The Studio at Danygarn

Posted on Tuesday, November 1st, 2011 at 4:04 pm

The practice moved into its purpose built studio at Dan-y-Garn in the summer of 2008, having been designed by the practice and partly built by Julian, together with direct labour. In the form of a double height barn, with a mezzanine loft floor, the studio is open plan and provides work space for up to four to five people.

Designed in engineered “I” beam studs and Masonite rafters produced from Scandinavian soft wood and 8 mm Masonite (the original proprietary name for hardboard) the walls and roof are 300 mm deep with full fill Warmcell 500 recycled cellulose fibre insulation. The whole construction is to near Passiv Haus and Code 6 standards, and is extremely airtight while being ‘breathable’ to allow water vapour migration.

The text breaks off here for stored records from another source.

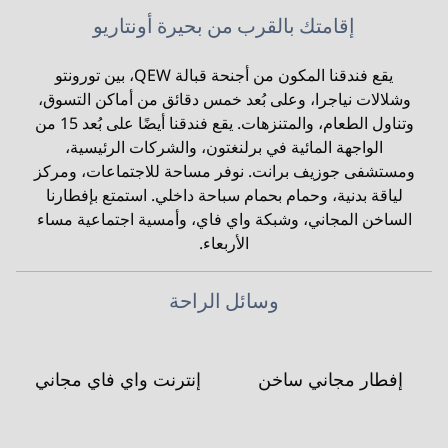
إقامتك بالقرب من بحيرة أونتاريو
يقع فندقنا المكون من أجنحة قبالة QEW، بين تورونتو
وشلالات نياجرا، وعلى بُعد خمس دقائق من أماكن التسوق،
وتناول الطعام، والمتنزهات. يقع فندقنا أيضًا على بُعد 15 من
الواجهة المائية في برلنغتون، والشركات الرئيسية،
ومستشفى جوزيف برانت. نوفر مساحة للاجتماعات، ومركز
لياقة بدنية، وحمام بحمام سباحة داخلي. استمتع بإفطارنا
الساخن المجاني، وشبكة واي فاي، وأمسية اجتماعية مساء
الأربعاء.
وسائل الراحة
إفطار مجاني ساخن
إنترنت واي فاي مجاني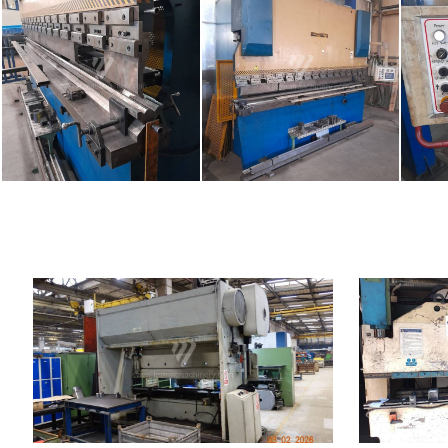
Baujahr:
1978
Baujahr:
Druckleistung
200 t
Druckleistung
Abkantlänge
4000 mm
Abkantlänge
Art der Pressenantrieb
Art der Press
Tischmaße
4000x200 mm
Kontrollsyste
Hauptmotorleistung
22 kW
Maschinenabmessungen L x
4420x2060x3800
B x H
mm
Maschinengewicht
22660 kg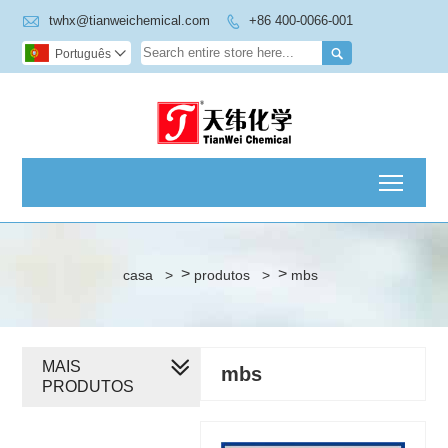

twhx@tianweichemical.com
+86 400-0066-001


Português

Toggl
>
>
casa
>
produtos
>
mbs
MAIS
mbs
PRODUTOS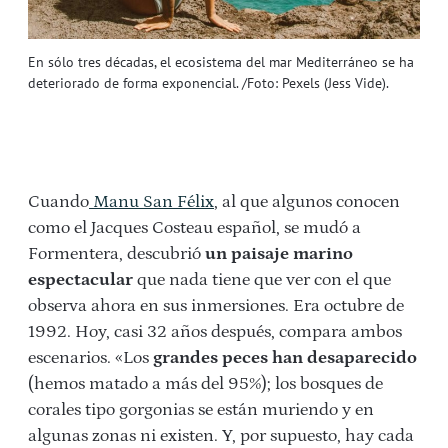
En sólo tres décadas, el ecosistema del mar Mediterráneo se ha
deteriorado de forma exponencial. /Foto: Pexels (Jess Vide).
Cuando
Manu San Félix
, al que algunos conocen
como el Jacques Costeau español, se mudó a
Formentera, descubrió
un paisaje marino
espectacular
que nada tiene que ver con el que
observa ahora en sus inmersiones. Era octubre de
1992. Hoy, casi 32 años después, compara ambos
escenarios. «Los
grandes peces han desaparecido
(hemos matado a más del 95%); los bosques de
corales tipo gorgonias se están muriendo y en
algunas zonas ni existen. Y, por supuesto, hay cada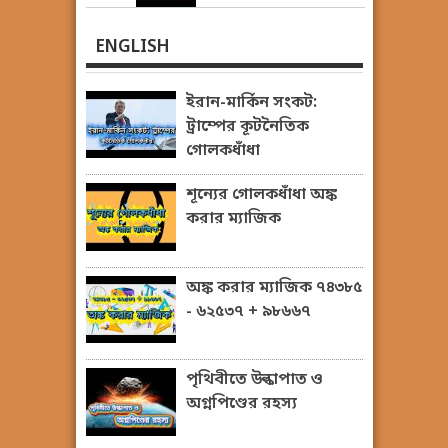
ENGLISH
ইরান-মার্কিন সংকট:
ট্রাম্পের কূটনৈতিক
গোলকধাঁধা
শূন্যের গোলকধাঁধা অঙ্ক
করার ম্যাজিক
অঙ্ক করার ম্যাজিক ৭৪৩৮৫
- ৬২৫৩৭ + ৯৮৬৬৭
পৃথিবীতে উল্কাপাত ও
অগ্নপিণ্ডের রহস্য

The building was built with a 100 mm dense concrete floor slab incorporating a ‘wet’ underfloor heating system intended to be connected to the LPGas fired system boiler, serving the adjacent house, via an underground insulated heat main connection. But moving in the Studio late in 2008, the building was found to retain heat extremely well from passive solar gains, from waste heat from the necessary task lighting and computer use, printers etc., and from its occupants to such an extent that the underfloor heating has never been connected and during the winters of 2009 and 2010 – two of the coldest and longest in recent history – it has only been necessary to use a small 1 kw electrical fan heater alongside the main doorway, turning on automatically, once the background temperature drops below 17<sup>0</sup> to 18<sup>0 </sup>when the door is opened for too long. A full electrical energy consumption assessment, Co2 emissions, a SAP rating and Passive House assessment have been carried out to quantify the subjective assessment that this building has even better than expected thermal performance for a volume equivalent floor area of 48m2. It is calculated that the average yearly running costs including 4 computers, printers, photocopier, lighting and supplementary space heating, has been less than £300.

The roof is clad in natural blue grey slate with painted timber fascias, slate and painted timber verges and black half round powder coated galvanised steel guttering and down pipes by Lindab. The walls are clad in vertical board on board Western Red Cedar sawn boarding, left untreated to weather naturally to grey. Windows are painted timber with double glazed Argon filled units with Sup Loft Low E coating internally. Presently the building can be ventilated naturally, even in the winter, however once the internal wc shower room is finally commissioned a single room heat recovery ventilation system will be installed.

Lighting is principally by low energy CFL or second generation LED lamps (dimmable, each lamp consuming between 7 and 9 watts, with a total working illumination load of just 120 watts! The building also has an extremely low embodied energy for its size, superseding the first three production office units at Dyfi Eco Park, which Davies, Langdon and Everest, Energy Assessors claimed were the lowest embodied energy office buildings in the whole of Wales. 2.1KWpeak of photovoltaic electrical generation covering the southern roof pitch has been installed to benefit from the Feed in Tariff scheme, This generation is scaled to at least provide all the annual electrical requirements of the office to allow the building to claim to be fully ‘carbon neutral’.